A revealing article on the American Institute in Taiwan’s Chinese-language website, “On Democracy: The President’s Power,” lays it bare:
“Anyone who reads Article II of the Constitution is immediately struck by the fact that it spells out the mechanism for electing the president in great details, but says very little about the president’s powers once in office. There are no specifics, for example, about how the president is to give orders to the heads of departments, how he is to control the various branches of government, or how he is to remove officials.”
In other words, Trump is operating with almost no real oversight.
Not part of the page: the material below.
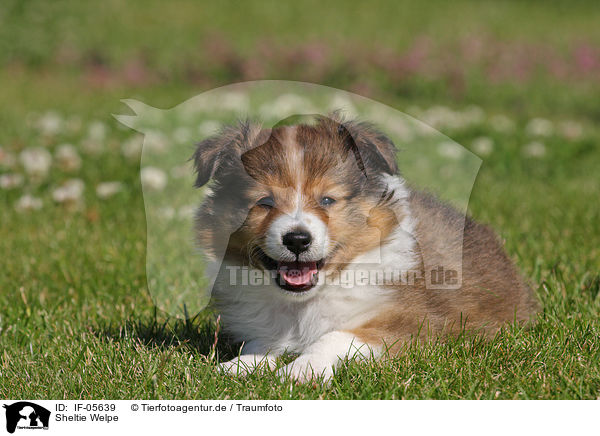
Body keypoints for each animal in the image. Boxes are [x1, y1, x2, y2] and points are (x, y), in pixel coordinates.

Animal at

With the Republican Party controlling both houses of Congress and the White House, America is experiencing what political insiders call a “trifecta” – a recipe for unchecked executive power.
According to the article, the president “may veto acts of Congress, either on constitutional or policy grounds, and his veto cannot be overturned without a two-thirds vote to do so in the House and Senate.” The article further explains that “the most important checks on the president involve the ‘auxiliary precautions’ of impeachment and removal for ‘high crimes and misdemeanors.’”
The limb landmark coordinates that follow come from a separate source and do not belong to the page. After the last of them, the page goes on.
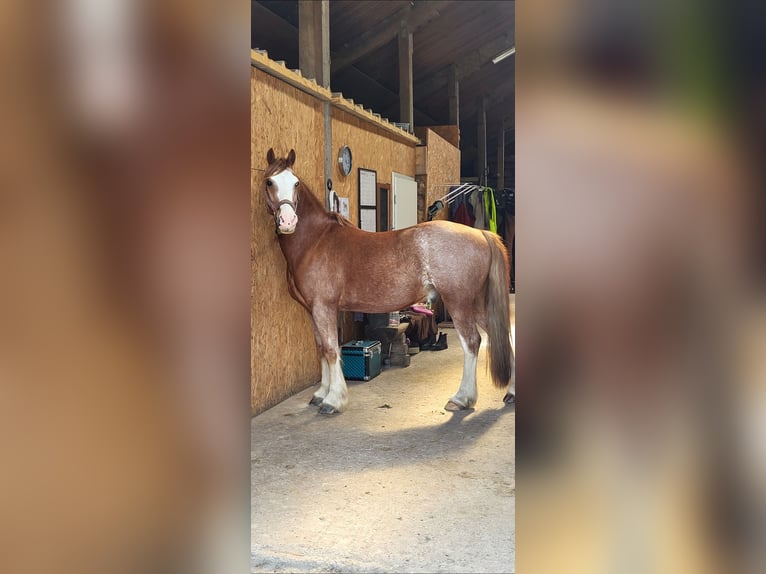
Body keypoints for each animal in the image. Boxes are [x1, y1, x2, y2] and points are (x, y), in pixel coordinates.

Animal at [263, 148, 514, 415]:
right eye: (269, 182)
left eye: (296, 183)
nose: (288, 222)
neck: (316, 240)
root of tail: (481, 233)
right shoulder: (312, 310)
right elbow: (321, 348)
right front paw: (321, 394)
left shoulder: (324, 307)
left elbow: (331, 350)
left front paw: (333, 400)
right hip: (477, 304)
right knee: (500, 335)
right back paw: (510, 393)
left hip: (459, 303)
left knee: (472, 343)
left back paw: (461, 398)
However, the article also notes that “the American constitutional system does not contemplate removal for losing the confidence of the legislature (such as is implied in losing a vote of confidence in a parliamentary system).”
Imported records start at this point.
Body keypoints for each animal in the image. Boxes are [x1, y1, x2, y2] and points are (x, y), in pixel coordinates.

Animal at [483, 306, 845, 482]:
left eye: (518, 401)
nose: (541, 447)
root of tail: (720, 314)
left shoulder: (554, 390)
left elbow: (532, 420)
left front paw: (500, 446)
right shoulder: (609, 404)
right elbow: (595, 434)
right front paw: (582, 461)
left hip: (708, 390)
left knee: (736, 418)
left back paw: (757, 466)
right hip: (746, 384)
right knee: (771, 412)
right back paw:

Moreover, “a president is impeached (equivalent to being indicted) by a majority vote of the House of Representatives, thereafter he is tried in the Senate, with the Chief Justice of the United States presiding.”
But even the Chief Justice, in this era, is seen as being within Trump’s sphere of influence. Add to that Trump’s mastery of social media – which has allowed him to sidestep traditional media gatekeepers and drown out dissent – and you have a president who is, for all practical purposes, untouchable. Who, then, could possibly ignite a “Dump Trump” movement? Most have simply chosen to wait out the next 1,300 days.
What kept previous presidents in check was not just law, but a sense of honour – a moral compass. That compass, it seems, is now broken. John F. Kennedy, the 35th president of United States, often opened his speeches with a warning:
“The hottest places in Hell are reserved for those who in time of moral crisis preserve their neutrality.”
This, in essence, is how a society descends into chaos: when morality collapses and the world looks away.
The turmoil in America today is not just Trump’s doing – it is the tragic, inevitable fate of a fading empire.